Setelah melahirkan, tali bali anak tidak bisa dikeluarkan, maka Susi
dibawa ke puskesmas setempat. Namun, pihak puskesmas merujuknya ke RS MH
Tahlib Kerinci.
"Jadi saya bawa Susi bersama ambulans puskesmas
menuju Sungai Penuh jam 1 malam sampai di Siulak Deras. Sampai di situ
ternyata tidak bisa lewat, diblokir oleh warga, saya sudah memohon
dibukakan karena susi dalam keadaan kritis," ungkapnya, Selasa
(10/5/2016) sore.
Namun, warga setempat tetap memblokade jalan
sehingga tidak bisa dilewati sama sekali. Hampir satu jam menunggu, tak
juga diperbolehkan oleh warga.
"Warga bilang kalau bisa buka, buka saja sendiri. Karena lama
menunggu jalan dibuka, Susi meninggal di mobil ambulans. Baru jalan
dibuka. Karena ingin memastikan meninggal, kami bawa juga ke rumah
sakit. Sampai di sana memang sudah lama meninggal kata dokter," ungkap
Budi yang juga keluarga korban.
Kepala Desa Jernih Jaya Zalfinur membenarkan kejadian ini.

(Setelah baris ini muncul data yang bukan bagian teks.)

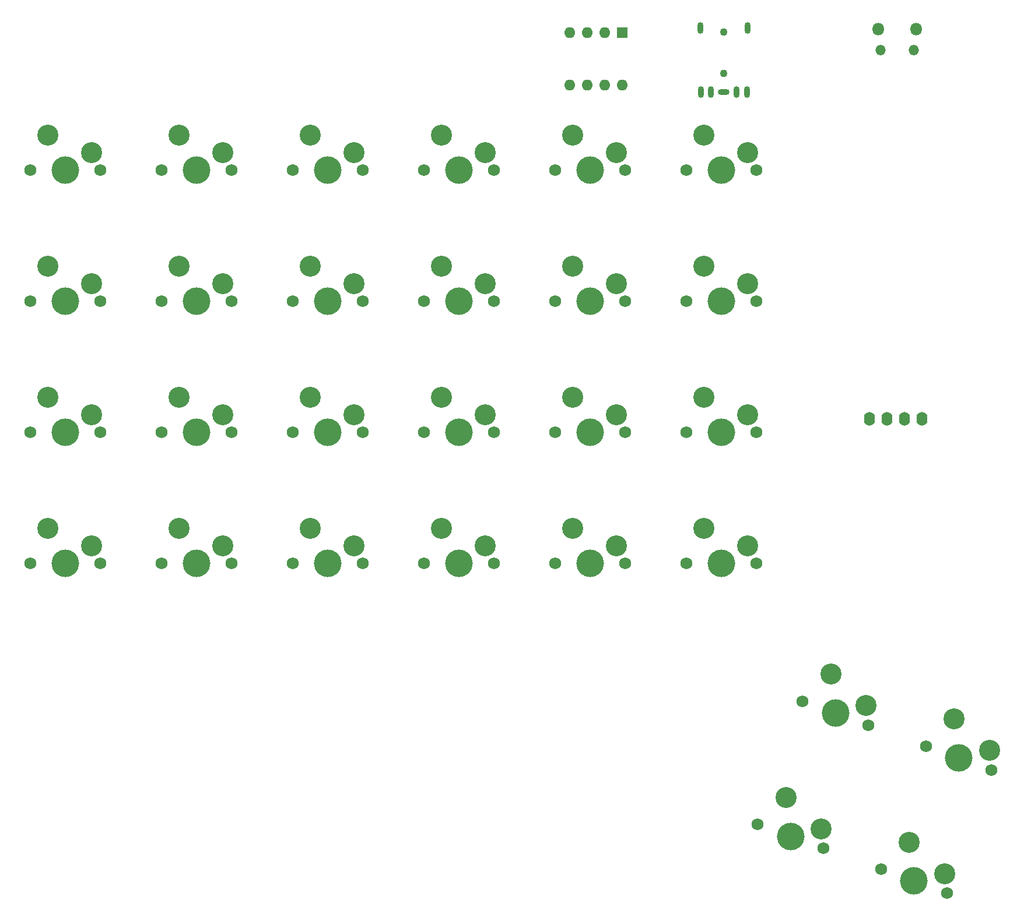
<source format=gbs>
%TF.GenerationSoftware,KiCad,Pcbnew,6.99.0-dfdedfa605*%
%TF.CreationDate,2022-05-26T14:34:28+01:00*%
%TF.ProjectId,keyboard-right,6b657962-6f61-4726-942d-72696768742e,dev-1*%
%TF.SameCoordinates,Original*%
%TF.FileFunction,Soldermask,Bot*%
%TF.FilePolarity,Negative*%
%FSLAX46Y46*%
G04 Gerber Fmt 4.6, Leading zero omitted, Abs format (unit mm)*
G04 Created by KiCad (PCBNEW 6.99.0-dfdedfa605) date 2022-05-26 14:34:28*
%MOMM*%
%LPD*%
G01*
G04 APERTURE LIST*
%ADD10O,1.800000X1.800000*%
%ADD11O,1.500000X1.500000*%
%ADD12C,1.100000*%
%ADD13O,1.700000X0.850000*%
%ADD14O,0.850000X1.700000*%
%ADD15C,1.750000*%
%ADD16C,3.050000*%
%ADD17C,4.000000*%
%ADD18R,1.600000X1.600000*%
%ADD19O,1.600000X1.600000*%
%ADD20O,1.600000X2.000000*%
G04 APERTURE END LIST*
D10*
%TO.C,U2*%
X155288399Y-30178199D03*
D11*
X155588399Y-33208199D03*
X160438399Y-33208199D03*
D10*
X160738399Y-30178199D03*
%TD*%
D12*
%TO.C,J2*%
X132842000Y-30566000D03*
X132842000Y-36566000D03*
D13*
X132841999Y-39265999D03*
D14*
X136191999Y-39265999D03*
X129491999Y-39265999D03*
X129391999Y-29965999D03*
X136291999Y-29965999D03*
X134691999Y-39265999D03*
X130991999Y-39265999D03*
%TD*%
D15*
%TO.C,SW1*%
X42320900Y-50623200D03*
D16*
X41050900Y-48083200D03*
D17*
X37240900Y-50623200D03*
D16*
X34700900Y-45543200D03*
D15*
X32160900Y-50623200D03*
%TD*%
%TO.C,SW20*%
X118520900Y-69673200D03*
D16*
X117250900Y-67133200D03*
D17*
X113440900Y-69673200D03*
D16*
X110900900Y-64593200D03*
D15*
X108360900Y-69673200D03*
%TD*%
%TO.C,SW10*%
X80420900Y-69673200D03*
D16*
X79150900Y-67133200D03*
D17*
X75340900Y-69673200D03*
D16*
X72800900Y-64593200D03*
D15*
X70260900Y-69673200D03*
%TD*%
%TO.C,SW25*%
X137570900Y-69673200D03*
D16*
X136300900Y-67133200D03*
D17*
X132490900Y-69673200D03*
D16*
X129950900Y-64593200D03*
D15*
X127410900Y-69673200D03*
%TD*%
%TO.C,SW17*%
X99470900Y-107773200D03*
D16*
X98200900Y-105233200D03*
D17*
X94390900Y-107773200D03*
D16*
X91850900Y-102693200D03*
D15*
X89310900Y-107773200D03*
%TD*%
D18*
%TO.C,SW29*%
X118049999Y-30673199D03*
D19*
X115509999Y-30673199D03*
X112969999Y-30673199D03*
X110429999Y-30673199D03*
X110429999Y-38293199D03*
X112969999Y-38293199D03*
X115509999Y-38293199D03*
X118049999Y-38293199D03*
%TD*%
D15*
%TO.C,SW26*%
X137570900Y-88723200D03*
D16*
X136300900Y-86183200D03*
D17*
X132490900Y-88723200D03*
D16*
X129950900Y-83643200D03*
D15*
X127410900Y-88723200D03*
%TD*%
D20*
%TO.C,Brd1*%
X161633399Y-86758199D03*
X159093399Y-86758199D03*
X156553399Y-86758199D03*
X154013399Y-86758199D03*
%TD*%
D15*
%TO.C,SW15*%
X99470900Y-69673200D03*
D16*
X98200900Y-67133200D03*
D17*
X94390900Y-69673200D03*
D16*
X91850900Y-64593200D03*
D15*
X89310900Y-69673200D03*
%TD*%
%TO.C,SW24*%
X137570900Y-50623200D03*
D16*
X136300900Y-48083200D03*
D17*
X132490900Y-50623200D03*
D16*
X129950900Y-45543200D03*
D15*
X127410900Y-50623200D03*
%TD*%
%TO.C,SW18*%
X171719774Y-137811687D03*
D16*
X171395095Y-134990502D03*
D17*
X166946135Y-136074225D03*
D16*
X166296778Y-130431855D03*
D15*
X162172496Y-134336763D03*
%TD*%
%TO.C,SW6*%
X61370900Y-69673200D03*
D16*
X60100900Y-67133200D03*
D17*
X56290900Y-69673200D03*
D16*
X53750900Y-64593200D03*
D15*
X51210900Y-69673200D03*
%TD*%
%TO.C,SW21*%
X118520900Y-88723200D03*
D16*
X117250900Y-86183200D03*
D17*
X113440900Y-88723200D03*
D16*
X110900900Y-83643200D03*
D15*
X108360900Y-88723200D03*
%TD*%
%TO.C,SW4*%
X42320900Y-107773200D03*
D16*
X41050900Y-105233200D03*
D17*
X37240900Y-107773200D03*
D16*
X34700900Y-102693200D03*
D15*
X32160900Y-107773200D03*
%TD*%
%TO.C,SW23*%
X147303146Y-149197348D03*
D16*
X146978467Y-146376163D03*
D17*
X142529507Y-147459886D03*
D16*
X141880150Y-141817516D03*
D15*
X137755868Y-145722424D03*
%TD*%
%TO.C,SW11*%
X80420900Y-88723200D03*
D16*
X79150900Y-86183200D03*
D17*
X75340900Y-88723200D03*
D16*
X72800900Y-83643200D03*
D15*
X70260900Y-88723200D03*
%TD*%
%TO.C,SW19*%
X118520900Y-50623200D03*
D16*
X117250900Y-48083200D03*
D17*
X113440900Y-50623200D03*
D16*
X110900900Y-45543200D03*
D15*
X108360900Y-50623200D03*
%TD*%
%TO.C,SW5*%
X61370900Y-50623200D03*
D16*
X60100900Y-48083200D03*
D17*
X56290900Y-50623200D03*
D16*
X53750900Y-45543200D03*
D15*
X51210900Y-50623200D03*
%TD*%
%TO.C,SW27*%
X137570900Y-107773200D03*
D16*
X136300900Y-105233200D03*
D17*
X132490900Y-107773200D03*
D16*
X129950900Y-102693200D03*
D15*
X127410900Y-107773200D03*
%TD*%
%TO.C,SW16*%
X99470900Y-88723200D03*
D16*
X98200900Y-86183200D03*
D17*
X94390900Y-88723200D03*
D16*
X91850900Y-83643200D03*
D15*
X89310900Y-88723200D03*
%TD*%
%TO.C,SW8*%
X61370900Y-107773200D03*
D16*
X60100900Y-105233200D03*
D17*
X56290900Y-107773200D03*
D16*
X53750900Y-102693200D03*
D15*
X51210900Y-107773200D03*
%TD*%
%TO.C,SW13*%
X153818630Y-131296204D03*
D16*
X153493951Y-128475019D03*
D17*
X149044991Y-129558742D03*
D16*
X148395634Y-123916372D03*
D15*
X144271352Y-127821280D03*
%TD*%
%TO.C,SW3*%
X42320900Y-88723200D03*
D16*
X41050900Y-86183200D03*
D17*
X37240900Y-88723200D03*
D16*
X34700900Y-83643200D03*
D15*
X32160900Y-88723200D03*
%TD*%
%TO.C,SW28*%
X165204291Y-155712832D03*
D16*
X164879612Y-152891647D03*
D17*
X160430652Y-153975370D03*
D16*
X159781295Y-148333000D03*
D15*
X155657013Y-152237908D03*
%TD*%
%TO.C,SW7*%
X61370900Y-88723200D03*
D16*
X60100900Y-86183200D03*
D17*
X56290900Y-88723200D03*
D16*
X53750900Y-83643200D03*
D15*
X51210900Y-88723200D03*
%TD*%
%TO.C,SW14*%
X99470900Y-50623200D03*
D16*
X98200900Y-48083200D03*
D17*
X94390900Y-50623200D03*
D16*
X91850900Y-45543200D03*
D15*
X89310900Y-50623200D03*
%TD*%
%TO.C,SW9*%
X80420900Y-50623200D03*
D16*
X79150900Y-48083200D03*
D17*
X75340900Y-50623200D03*
D16*
X72800900Y-45543200D03*
D15*
X70260900Y-50623200D03*
%TD*%
%TO.C,SW2*%
X42320900Y-69673200D03*
D16*
X41050900Y-67133200D03*
D17*
X37240900Y-69673200D03*
D16*
X34700900Y-64593200D03*
D15*
X32160900Y-69673200D03*
%TD*%
%TO.C,SW22*%
X118520900Y-107773200D03*
D16*
X117250900Y-105233200D03*
D17*
X113440900Y-107773200D03*
D16*
X110900900Y-102693200D03*
D15*
X108360900Y-107773200D03*
%TD*%
%TO.C,SW12*%
X80420900Y-107773200D03*
D16*
X79150900Y-105233200D03*
D17*
X75340900Y-107773200D03*
D16*
X72800900Y-102693200D03*
D15*
X70260900Y-107773200D03*
%TD*%
M02*

</source>
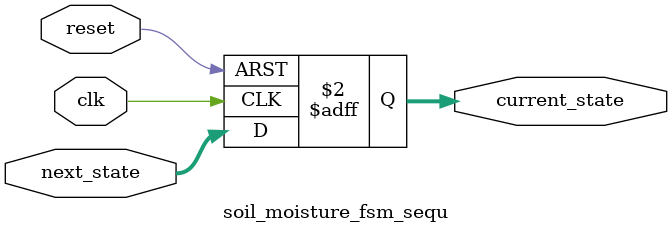
<source format=v>
module soil_moisture_fsm_sequ (
    input wire clk,               // Clock signal
    input wire reset,             // Reset signal
    input wire [1:0] next_state,  // Next state from combinational logic
    output reg [1:0] current_state // Current state
);

    // State encoding using parameters
    parameter IDLE    = 2'b00;
    parameter MEASURE = 2'b01;
    parameter CONTROL = 2'b10;

    // Sequential logic for state update (flip-flop behavior)
    always @(posedge clk or posedge reset) begin
        if (reset)
            current_state <= IDLE;   // Reset state to IDLE
        else
            current_state <= next_state; // Update current state to next state
    end

endmodule

</source>
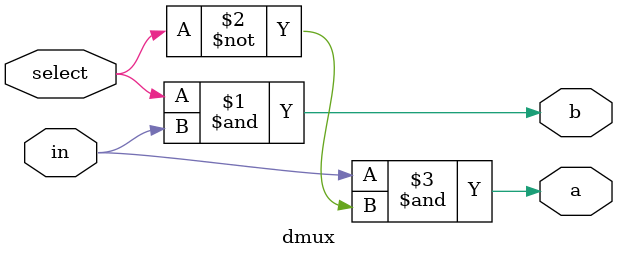
<source format=v>
module dmux(
    input  in,
    input  select,
    output a,
    output b
);
		assign b = select & in;
		assign a = in & ~select;
		

endmodule
</source>
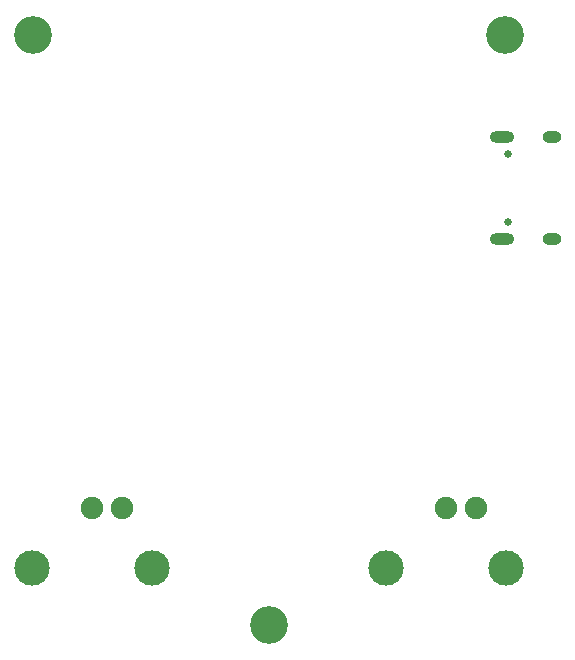
<source format=gbr>
%TF.GenerationSoftware,KiCad,Pcbnew,(7.0.0)*%
%TF.CreationDate,2023-08-19T19:02:20+01:00*%
%TF.ProjectId,Nemesis-MixSigPCB,4e656d65-7369-4732-9d4d-697853696750,rev?*%
%TF.SameCoordinates,Original*%
%TF.FileFunction,Soldermask,Bot*%
%TF.FilePolarity,Negative*%
%FSLAX46Y46*%
G04 Gerber Fmt 4.6, Leading zero omitted, Abs format (unit mm)*
G04 Created by KiCad (PCBNEW (7.0.0)) date 2023-08-19 19:02:20*
%MOMM*%
%LPD*%
G01*
G04 APERTURE LIST*
%ADD10C,0.650000*%
%ADD11O,1.600000X1.000000*%
%ADD12O,2.100000X1.000000*%
%ADD13C,1.900000*%
%ADD14C,3.000000*%
%ADD15C,3.200000*%
G04 APERTURE END LIST*
D10*
%TO.C,J200*%
X165290000Y-80080000D03*
X165290000Y-85860000D03*
D11*
X168939999Y-87289999D03*
D12*
X164759999Y-87289999D03*
X164759999Y-78649999D03*
D11*
X168939999Y-78649999D03*
%TD*%
D13*
%TO.C,J400*%
X160000000Y-110020000D03*
D14*
X165080000Y-115100000D03*
D13*
X162540000Y-110020000D03*
D14*
X154920000Y-115100000D03*
%TD*%
D15*
%TO.C,H2*%
X165000000Y-70000000D03*
%TD*%
%TO.C,H1*%
X125000000Y-70000000D03*
%TD*%
%TO.C,H3*%
X145000000Y-120000000D03*
%TD*%
D13*
%TO.C,J300*%
X130000000Y-110020000D03*
D14*
X135080000Y-115100000D03*
D13*
X132540000Y-110020000D03*
D14*
X124920000Y-115100000D03*
%TD*%
M02*

</source>
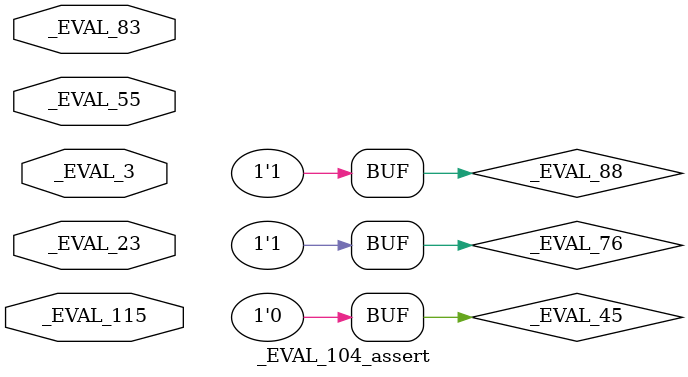
<source format=sv>
module _EVAL_104_assert(
  input   _EVAL_3,
  input   _EVAL_23,
  input   _EVAL_55,
  input   _EVAL_83,
  input   _EVAL_115
);
  wire  _EVAL_45;
  wire  _EVAL_46;
  wire  _EVAL_50;
  wire  _EVAL_59;
  wire  _EVAL_65;
  wire  _EVAL_66;
  wire  _EVAL_76;
  wire  _EVAL_79;
  wire  _EVAL_88;
  wire  _EVAL_95;
  wire  _EVAL_102;
  wire  _EVAL_130;
  wire  _EVAL_134;
  assign _EVAL_95 = _EVAL_66 | _EVAL_50;
  assign _EVAL_50 = _EVAL_115 | _EVAL_83;
  assign _EVAL_102 = ~_EVAL_83;
  assign _EVAL_45 = ~_EVAL_88;
  assign _EVAL_76 = _EVAL_66 | _EVAL_55;
  assign _EVAL_46 = ~_EVAL_134;
  assign _EVAL_134 = _EVAL_79 | _EVAL_3;
  assign _EVAL_65 = _EVAL_95 | _EVAL_3;
  assign _EVAL_130 = ~_EVAL_115;
  assign _EVAL_79 = _EVAL_130 | _EVAL_102;
  assign _EVAL_66 = ~_EVAL_55;
  assign _EVAL_59 = ~_EVAL_65;
  assign _EVAL_88 = _EVAL_76 | _EVAL_3;
  always @(posedge _EVAL_23) begin
    `ifndef SYNTHESIS
    `ifdef STOP_COND
      if (`STOP_COND) begin
    `endif
        if (_EVAL_59) begin
          $fatal;
        end
    `ifdef STOP_COND
      end
    `endif
    `endif // SYNTHESIS
    `ifndef SYNTHESIS
    `ifdef PRINTF_COND
      if (`PRINTF_COND) begin
    `endif
        if (_EVAL_45) begin
          $fwrite(32'h80000002,"Obfuscated Simulation Output(63a93300)\n");
        end
    `ifdef PRINTF_COND
      end
    `endif
    `endif // SYNTHESIS
    `ifndef SYNTHESIS
    `ifdef PRINTF_COND
      if (`PRINTF_COND) begin
    `endif
        if (_EVAL_59) begin
          $fwrite(32'h80000002,"Obfuscated Simulation Output(9f1ee53f)\n");
        end
    `ifdef PRINTF_COND
      end
    `endif
    `endif // SYNTHESIS
    `ifndef SYNTHESIS
    `ifdef PRINTF_COND
      if (`PRINTF_COND) begin
    `endif
        if (_EVAL_46) begin
          $fwrite(32'h80000002,"Obfuscated Simulation Output(d2af9277)\n");
        end
    `ifdef PRINTF_COND
      end
    `endif
    `endif // SYNTHESIS
    `ifndef SYNTHESIS
    `ifdef STOP_COND
      if (`STOP_COND) begin
    `endif
        if (_EVAL_46) begin
          $fatal;
        end
    `ifdef STOP_COND
      end
    `endif
    `endif // SYNTHESIS
    `ifndef SYNTHESIS
    `ifdef STOP_COND
      if (`STOP_COND) begin
    `endif
        if (_EVAL_45) begin
          $fatal;
        end
    `ifdef STOP_COND
      end
    `endif
    `endif // SYNTHESIS
  end

endmodule

</source>
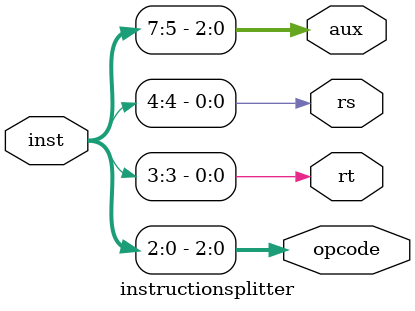
<source format=v>
`timescale 1ns / 1ps

// IF ID EXE MEM WB
module instructionsplitter(
        input  [7:0] inst,
        output [2:0] opcode,
        output rt,
        output rs,
        output [2:0] aux,
    );
    assign opcode = inst[0:2];
    assign rt = inst[3];
    assign rs = inst[4];
    assign aux = inst[7:5];
endmodule


</source>
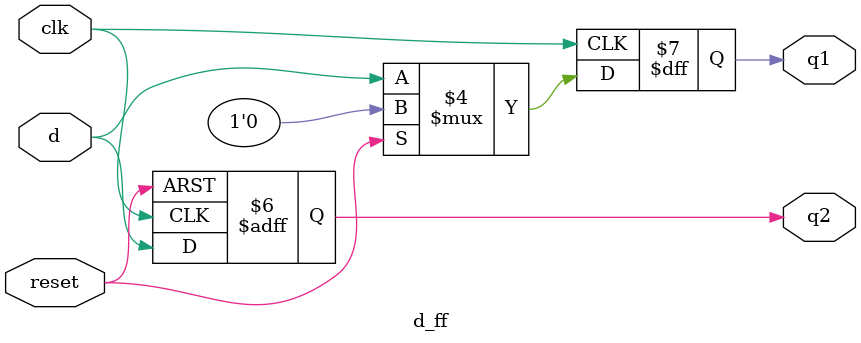
<source format=v>
module d_ff( 
  input  clk,
  input  reset,
  input  d,
  output reg q1,
  output reg q2
  );
  
  always @ ( posedge clk )                   // synchronous reset
  begin
    if(reset)    // active high reset
      q1 <= 1'b0;
    else
      q1 <= d;
  end
  
  always @ ( posedge clk or posedge reset )  // asynchronous reset
  begin
    if(reset)
      q2 <= 1'b0;
    else
      q2 <= d;
  end
endmodule

</source>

"Iya, benar ada warga kami yang meninggal karena tidak bisa lewat di
jalan Siulak Deras malam tadi, saya turut prihatin," ungkapnya.
Diselesaikan secara kekeluargaan
Sementara itu, Kepala Desa Siulak Deras, Asmirizal, mengaku baru
mengetahui adanya ambulans yang ditahan di daerahnya pada Selasa malam.
Ia
mengakui saat itu kayu dan material lainnya sedang banyak di jalan
sehingga sulit dilewati. Namun, ia tidak mengetahui bahwa ada ambulans
yang lewat dan ditahan sejumlah warga. Sebab, saat blokade jalan
sebelumnya, ambulans diperbolehkan lewat.
Tindak lanjutnya, kata Asmirizal, pihaknya akan mencari oknum warga yang menahan ambulans tersebut.
Selain itu, pihaknya akan mengadakan rapat dengan orang adat dan
tokoh masyarakat setempat terkait hal ini. Ia mengharapkan bisa
diselesaikan secara kekeluargaan.
"Aku dapat informasi malam tadi jugo kejadiannya ado
orang meninggal di ambulans. Kita harap diselesaikan secara
kekeluargaan. Yang blokir sebelumnya ambulans lewat dilepas warga. Tapi
memang waktu malam itu kayu banyak, mungkin terhambat, nyangkut," bebernya.
"Nanti akan dibawa duduk dengan orang adat dan tokoh masyarakat," lanjut dia.